▶ _ENTRIES PROVIDED_
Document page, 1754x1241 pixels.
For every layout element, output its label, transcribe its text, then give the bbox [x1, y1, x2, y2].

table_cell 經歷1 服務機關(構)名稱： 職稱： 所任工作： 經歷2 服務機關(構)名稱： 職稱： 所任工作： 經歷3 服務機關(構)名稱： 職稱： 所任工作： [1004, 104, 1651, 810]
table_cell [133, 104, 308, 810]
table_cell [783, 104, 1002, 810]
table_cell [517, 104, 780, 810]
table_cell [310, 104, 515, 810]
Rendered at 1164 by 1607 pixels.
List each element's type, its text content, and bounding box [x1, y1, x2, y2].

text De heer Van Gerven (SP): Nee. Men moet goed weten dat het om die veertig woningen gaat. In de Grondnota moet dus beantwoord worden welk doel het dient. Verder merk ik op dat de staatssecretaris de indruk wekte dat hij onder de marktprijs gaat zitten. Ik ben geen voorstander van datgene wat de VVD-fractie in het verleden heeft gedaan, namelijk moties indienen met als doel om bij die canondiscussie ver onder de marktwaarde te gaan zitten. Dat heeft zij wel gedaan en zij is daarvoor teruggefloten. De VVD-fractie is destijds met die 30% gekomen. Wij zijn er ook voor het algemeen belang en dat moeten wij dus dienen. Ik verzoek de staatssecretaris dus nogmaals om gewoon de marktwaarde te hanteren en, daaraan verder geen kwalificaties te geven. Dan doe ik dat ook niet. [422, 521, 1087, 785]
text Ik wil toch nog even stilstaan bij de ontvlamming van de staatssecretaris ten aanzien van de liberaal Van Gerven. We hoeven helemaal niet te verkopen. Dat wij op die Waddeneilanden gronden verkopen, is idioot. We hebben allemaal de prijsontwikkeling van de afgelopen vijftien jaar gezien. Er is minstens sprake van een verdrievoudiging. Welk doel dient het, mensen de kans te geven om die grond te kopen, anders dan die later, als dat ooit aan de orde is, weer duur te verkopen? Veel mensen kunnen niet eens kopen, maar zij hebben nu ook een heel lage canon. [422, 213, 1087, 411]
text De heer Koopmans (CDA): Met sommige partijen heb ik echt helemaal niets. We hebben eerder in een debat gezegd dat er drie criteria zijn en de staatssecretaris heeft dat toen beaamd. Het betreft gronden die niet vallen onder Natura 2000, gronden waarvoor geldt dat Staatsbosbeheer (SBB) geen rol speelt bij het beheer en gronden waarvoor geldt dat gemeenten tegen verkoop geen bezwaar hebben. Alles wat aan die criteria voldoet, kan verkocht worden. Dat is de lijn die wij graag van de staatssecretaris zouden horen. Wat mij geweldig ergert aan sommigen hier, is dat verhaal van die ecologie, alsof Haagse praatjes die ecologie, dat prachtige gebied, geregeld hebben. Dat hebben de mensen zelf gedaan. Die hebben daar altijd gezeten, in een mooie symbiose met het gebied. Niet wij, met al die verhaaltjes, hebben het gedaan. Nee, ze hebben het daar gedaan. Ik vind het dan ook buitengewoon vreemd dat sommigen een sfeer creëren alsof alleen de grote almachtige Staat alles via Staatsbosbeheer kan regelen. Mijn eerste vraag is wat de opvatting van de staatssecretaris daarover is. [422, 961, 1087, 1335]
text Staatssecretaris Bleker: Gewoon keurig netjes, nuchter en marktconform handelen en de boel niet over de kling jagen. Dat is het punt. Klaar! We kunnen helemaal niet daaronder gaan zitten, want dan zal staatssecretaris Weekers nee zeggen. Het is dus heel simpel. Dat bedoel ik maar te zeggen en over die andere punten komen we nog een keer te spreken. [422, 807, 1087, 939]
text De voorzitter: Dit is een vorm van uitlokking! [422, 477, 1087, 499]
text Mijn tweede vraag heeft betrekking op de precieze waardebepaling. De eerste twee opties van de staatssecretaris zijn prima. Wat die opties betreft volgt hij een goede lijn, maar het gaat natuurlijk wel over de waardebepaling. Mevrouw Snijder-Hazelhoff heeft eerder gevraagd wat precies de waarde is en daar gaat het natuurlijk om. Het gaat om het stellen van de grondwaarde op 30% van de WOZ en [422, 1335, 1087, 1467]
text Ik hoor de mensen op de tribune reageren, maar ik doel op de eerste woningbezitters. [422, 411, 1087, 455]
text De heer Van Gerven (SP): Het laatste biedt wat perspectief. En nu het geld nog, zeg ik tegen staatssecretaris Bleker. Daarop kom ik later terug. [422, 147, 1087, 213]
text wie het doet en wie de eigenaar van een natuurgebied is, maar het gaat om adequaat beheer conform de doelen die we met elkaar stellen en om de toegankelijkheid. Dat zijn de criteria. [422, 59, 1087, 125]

▶ _WHAT IS EXPECTED_
Reproduce every record above line for line, changing nothing and leaving nothing out.

▶ _SOLUTION TO THE PROBLEM_
Document page, 1754x1241 pixels.
For every layout element, output its label, transcribe its text, then give the bbox [x1, y1, x2, y2].

table_cell 經歷1 服務機關(構)名稱： 職稱： 所任工作： 經歷2 服務機關(構)名稱： 職稱： 所任工作： 經歷3 服務機關(構)名稱： 職稱： 所任工作： [1004, 104, 1651, 810]
table_cell [133, 104, 308, 810]
table_cell [783, 104, 1002, 810]
table_cell [517, 104, 780, 810]
table_cell [310, 104, 515, 810]
Rendered at 1164 by 1607 pixels.
List each element's type, its text content, and bounding box [x1, y1, x2, y2].

text De heer Van Gerven (SP): Nee. Men moet goed weten dat het om die veertig woningen gaat. In de Grondnota moet dus beantwoord worden welk doel het dient. Verder merk ik op dat de staatssecretaris de indruk wekte dat hij onder de marktprijs gaat zitten. Ik ben geen voorstander van datgene wat de VVD-fractie in het verleden heeft gedaan, namelijk moties indienen met als doel om bij die canondiscussie ver onder de marktwaarde te gaan zitten. Dat heeft zij wel gedaan en zij is daarvoor teruggefloten. De VVD-fractie is destijds met die 30% gekomen. Wij zijn er ook voor het algemeen belang en dat moeten wij dus dienen. Ik verzoek de staatssecretaris dus nogmaals om gewoon de marktwaarde te hanteren en, daaraan verder geen kwalificaties te geven. Dan doe ik dat ook niet. [422, 521, 1087, 785]
text Ik wil toch nog even stilstaan bij de ontvlamming van de staatssecretaris ten aanzien van de liberaal Van Gerven. We hoeven helemaal niet te verkopen. Dat wij op die Waddeneilanden gronden verkopen, is idioot. We hebben allemaal de prijsontwikkeling van de afgelopen vijftien jaar gezien. Er is minstens sprake van een verdrievoudiging. Welk doel dient het, mensen de kans te geven om die grond te kopen, anders dan die later, als dat ooit aan de orde is, weer duur te verkopen? Veel mensen kunnen niet eens kopen, maar zij hebben nu ook een heel lage canon. [422, 213, 1087, 411]
text De heer Koopmans (CDA): Met sommige partijen heb ik echt helemaal niets. We hebben eerder in een debat gezegd dat er drie criteria zijn en de staatssecretaris heeft dat toen beaamd. Het betreft gronden die niet vallen onder Natura 2000, gronden waarvoor geldt dat Staatsbosbeheer (SBB) geen rol speelt bij het beheer en gronden waarvoor geldt dat gemeenten tegen verkoop geen bezwaar hebben. Alles wat aan die criteria voldoet, kan verkocht worden. Dat is de lijn die wij graag van de staatssecretaris zouden horen. Wat mij geweldig ergert aan sommigen hier, is dat verhaal van die ecologie, alsof Haagse praatjes die ecologie, dat prachtige gebied, geregeld hebben. Dat hebben de mensen zelf gedaan. Die hebben daar altijd gezeten, in een mooie symbiose met het gebied. Niet wij, met al die verhaaltjes, hebben het gedaan. Nee, ze hebben het daar gedaan. Ik vind het dan ook buitengewoon vreemd dat sommigen een sfeer creëren alsof alleen de grote almachtige Staat alles via Staatsbosbeheer kan regelen. Mijn eerste vraag is wat de opvatting van de staatssecretaris daarover is. [422, 961, 1087, 1335]
text Staatssecretaris Bleker: Gewoon keurig netjes, nuchter en marktconform handelen en de boel niet over de kling jagen. Dat is het punt. Klaar! We kunnen helemaal niet daaronder gaan zitten, want dan zal staatssecretaris Weekers nee zeggen. Het is dus heel simpel. Dat bedoel ik maar te zeggen en over die andere punten komen we nog een keer te spreken. [422, 807, 1087, 939]
text De voorzitter: Dit is een vorm van uitlokking! [422, 477, 1087, 499]
text Mijn tweede vraag heeft betrekking op de precieze waardebepaling. De eerste twee opties van de staatssecretaris zijn prima. Wat die opties betreft volgt hij een goede lijn, maar het gaat natuurlijk wel over de waardebepaling. Mevrouw Snijder-Hazelhoff heeft eerder gevraagd wat precies de waarde is en daar gaat het natuurlijk om. Het gaat om het stellen van de grondwaarde op 30% van de WOZ en [422, 1335, 1087, 1467]
text Ik hoor de mensen op de tribune reageren, maar ik doel op de eerste woningbezitters. [422, 411, 1087, 455]
text De heer Van Gerven (SP): Het laatste biedt wat perspectief. En nu het geld nog, zeg ik tegen staatssecretaris Bleker. Daarop kom ik later terug. [422, 147, 1087, 213]
text wie het doet en wie de eigenaar van een natuurgebied is, maar het gaat om adequaat beheer conform de doelen die we met elkaar stellen en om de toegankelijkheid. Dat zijn de criteria. [422, 59, 1087, 125]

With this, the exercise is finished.